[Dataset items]
=== Begin Enclosure ===

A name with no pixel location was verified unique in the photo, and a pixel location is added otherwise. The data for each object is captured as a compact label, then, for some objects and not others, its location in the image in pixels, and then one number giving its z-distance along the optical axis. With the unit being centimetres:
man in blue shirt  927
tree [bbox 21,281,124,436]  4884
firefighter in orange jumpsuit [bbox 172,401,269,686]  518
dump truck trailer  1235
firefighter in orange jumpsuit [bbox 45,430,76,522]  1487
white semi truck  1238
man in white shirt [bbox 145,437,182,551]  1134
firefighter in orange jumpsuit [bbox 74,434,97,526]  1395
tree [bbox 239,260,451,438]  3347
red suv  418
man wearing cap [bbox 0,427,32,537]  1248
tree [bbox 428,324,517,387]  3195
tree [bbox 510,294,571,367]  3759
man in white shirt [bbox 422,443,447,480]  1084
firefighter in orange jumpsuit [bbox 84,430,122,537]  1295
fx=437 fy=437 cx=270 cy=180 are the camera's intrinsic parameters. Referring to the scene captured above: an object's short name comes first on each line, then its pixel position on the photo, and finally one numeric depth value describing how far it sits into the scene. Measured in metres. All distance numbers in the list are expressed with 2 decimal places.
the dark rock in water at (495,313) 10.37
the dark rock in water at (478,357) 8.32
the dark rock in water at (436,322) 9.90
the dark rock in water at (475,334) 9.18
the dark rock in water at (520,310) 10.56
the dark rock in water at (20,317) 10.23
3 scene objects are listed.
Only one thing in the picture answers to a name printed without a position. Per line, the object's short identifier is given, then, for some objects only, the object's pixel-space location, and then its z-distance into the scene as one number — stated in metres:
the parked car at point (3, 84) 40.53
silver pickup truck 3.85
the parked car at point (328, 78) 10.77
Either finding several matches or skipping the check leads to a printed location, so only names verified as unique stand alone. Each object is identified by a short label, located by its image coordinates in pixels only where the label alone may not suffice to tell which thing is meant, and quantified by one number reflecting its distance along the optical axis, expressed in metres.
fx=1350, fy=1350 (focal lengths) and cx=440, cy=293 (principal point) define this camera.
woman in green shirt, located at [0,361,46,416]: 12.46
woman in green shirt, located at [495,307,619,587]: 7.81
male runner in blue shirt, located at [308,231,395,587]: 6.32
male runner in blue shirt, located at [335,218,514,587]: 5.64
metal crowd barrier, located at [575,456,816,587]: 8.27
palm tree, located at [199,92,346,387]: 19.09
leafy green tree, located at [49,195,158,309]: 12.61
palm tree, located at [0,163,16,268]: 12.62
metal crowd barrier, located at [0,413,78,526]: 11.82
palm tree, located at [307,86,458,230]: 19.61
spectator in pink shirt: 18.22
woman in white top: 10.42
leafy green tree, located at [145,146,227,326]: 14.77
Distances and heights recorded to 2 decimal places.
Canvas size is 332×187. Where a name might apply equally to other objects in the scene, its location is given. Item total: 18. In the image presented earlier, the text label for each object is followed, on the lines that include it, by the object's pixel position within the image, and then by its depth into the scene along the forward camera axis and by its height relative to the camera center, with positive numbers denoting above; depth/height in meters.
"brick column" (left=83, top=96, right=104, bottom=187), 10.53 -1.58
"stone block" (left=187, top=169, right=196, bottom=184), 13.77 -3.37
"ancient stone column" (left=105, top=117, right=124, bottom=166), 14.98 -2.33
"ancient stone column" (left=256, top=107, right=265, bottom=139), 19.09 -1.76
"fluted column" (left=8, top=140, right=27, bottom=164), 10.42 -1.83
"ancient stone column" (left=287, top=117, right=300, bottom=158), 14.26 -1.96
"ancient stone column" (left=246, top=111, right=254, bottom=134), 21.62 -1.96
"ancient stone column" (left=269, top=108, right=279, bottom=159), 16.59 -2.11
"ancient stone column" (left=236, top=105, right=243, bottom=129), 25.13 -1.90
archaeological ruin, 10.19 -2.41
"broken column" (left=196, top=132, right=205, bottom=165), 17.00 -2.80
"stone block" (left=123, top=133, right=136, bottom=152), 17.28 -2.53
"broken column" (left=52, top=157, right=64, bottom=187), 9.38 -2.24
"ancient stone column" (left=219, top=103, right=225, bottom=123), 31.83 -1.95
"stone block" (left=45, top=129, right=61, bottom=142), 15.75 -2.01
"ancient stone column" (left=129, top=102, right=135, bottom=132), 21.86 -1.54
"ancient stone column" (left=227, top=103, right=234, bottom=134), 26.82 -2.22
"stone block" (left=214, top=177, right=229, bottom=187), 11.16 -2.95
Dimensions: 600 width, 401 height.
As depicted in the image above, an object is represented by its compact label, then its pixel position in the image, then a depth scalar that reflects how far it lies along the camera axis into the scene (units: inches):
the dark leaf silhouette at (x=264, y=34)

=== End Enclosure ===

**Your objective**
Whatever appears in the data above must be copied word for word.

**Response box**
A name with no pixel location was verified unique in the photo, and a pixel location is added otherwise. The data for each object is captured as a compact label, then, for some objects and not others, its location in the image in pixels, and then one number giving its z-distance along the optical axis. With the unit being centimetres:
man in blue shirt  927
tree [bbox 21,281,124,436]  4884
firefighter in orange jumpsuit [bbox 172,401,269,686]  518
dump truck trailer  1235
firefighter in orange jumpsuit [bbox 45,430,76,522]  1487
white semi truck  1238
man in white shirt [bbox 145,437,182,551]  1134
firefighter in orange jumpsuit [bbox 74,434,97,526]  1395
tree [bbox 239,260,451,438]  3347
red suv  418
man wearing cap [bbox 0,427,32,537]  1248
tree [bbox 428,324,517,387]  3195
tree [bbox 510,294,571,367]  3759
man in white shirt [bbox 422,443,447,480]  1084
firefighter in orange jumpsuit [bbox 84,430,122,537]  1295
fx=437 fy=437 cx=270 cy=180 are the camera's intrinsic parameters. Referring to the scene captured above: an object's short name comes first on each line, then its pixel position on the photo, and finally one numeric depth value describing how far it sits into the scene. Measured in metres. All distance numbers in the list are expressed with 2 decimal places.
the dark rock in water at (495,313) 10.37
the dark rock in water at (478,357) 8.32
the dark rock in water at (436,322) 9.90
the dark rock in water at (475,334) 9.18
the dark rock in water at (520,310) 10.56
the dark rock in water at (20,317) 10.23
3 scene objects are listed.
Only one thing in the picture answers to a name printed without a position. Per line, the object's short identifier is given, then, for some objects only, the object's pixel-space location, and then its z-distance into the scene as one number — stated in metres:
the parked car at point (3, 84) 40.53
silver pickup truck 3.85
the parked car at point (328, 78) 10.77
Either finding several matches or skipping the check leads to a printed location, so only names verified as unique stand alone. Each object is identified by a short label, located by its image coordinates in pixels only where the label alone may not suffice to tell which thing is meant, and quantified by one number reflecting its distance along the optical axis, expressed in metres.
fx=1350, fy=1350 (focal lengths) and cx=440, cy=293 (principal point) define this camera.
woman in green shirt, located at [0,361,46,416]: 12.46
woman in green shirt, located at [495,307,619,587]: 7.81
male runner in blue shirt, located at [308,231,395,587]: 6.32
male runner in blue shirt, located at [335,218,514,587]: 5.64
metal crowd barrier, located at [575,456,816,587]: 8.27
palm tree, located at [199,92,346,387]: 19.09
leafy green tree, located at [49,195,158,309]: 12.61
palm tree, located at [0,163,16,268]: 12.62
metal crowd barrier, located at [0,413,78,526]: 11.82
palm tree, located at [307,86,458,230]: 19.61
spectator in pink shirt: 18.22
woman in white top: 10.42
leafy green tree, located at [145,146,227,326]: 14.77
Distances and heights recorded to 2 decimal places.
Canvas size is 332×187. Where a name might apply equally to other objects in the scene, its location is given. Item total: 18. In the image presented earlier, the text label for each object is followed, on the lines that include it, by the object's pixel position within the image, and then by its depth into the scene along the forward camera axis and by its height relative to the camera center, with positive numbers denoting above; depth/height in meters.
"brick column" (left=83, top=96, right=104, bottom=187), 10.53 -1.58
"stone block" (left=187, top=169, right=196, bottom=184), 13.77 -3.37
"ancient stone column" (left=105, top=117, right=124, bottom=166), 14.98 -2.33
"ancient stone column" (left=256, top=107, right=265, bottom=139), 19.09 -1.76
"fluted column" (left=8, top=140, right=27, bottom=164), 10.42 -1.83
"ancient stone column" (left=287, top=117, right=300, bottom=158), 14.26 -1.96
"ancient stone column" (left=246, top=111, right=254, bottom=134), 21.62 -1.96
"ancient stone column" (left=269, top=108, right=279, bottom=159), 16.59 -2.11
"ancient stone column" (left=236, top=105, right=243, bottom=129), 25.13 -1.90
archaeological ruin, 10.19 -2.41
"broken column" (left=196, top=132, right=205, bottom=165), 17.00 -2.80
"stone block" (left=123, top=133, right=136, bottom=152), 17.28 -2.53
"broken column" (left=52, top=157, right=64, bottom=187), 9.38 -2.24
"ancient stone column" (left=219, top=103, right=225, bottom=123), 31.83 -1.95
"stone block" (left=45, top=129, right=61, bottom=142), 15.75 -2.01
"ancient stone column" (left=129, top=102, right=135, bottom=132), 21.86 -1.54
"ancient stone column" (left=227, top=103, right=234, bottom=134), 26.82 -2.22
"stone block" (left=214, top=177, right=229, bottom=187), 11.16 -2.95
Dimensions: 600 width, 401 height.
As depicted in the image above, an object is represented by its compact label, then its pixel position in the image, then a depth scalar that reflects how far it lies along the camera axis into the scene (units: inches):
the dark leaf silhouette at (x=264, y=34)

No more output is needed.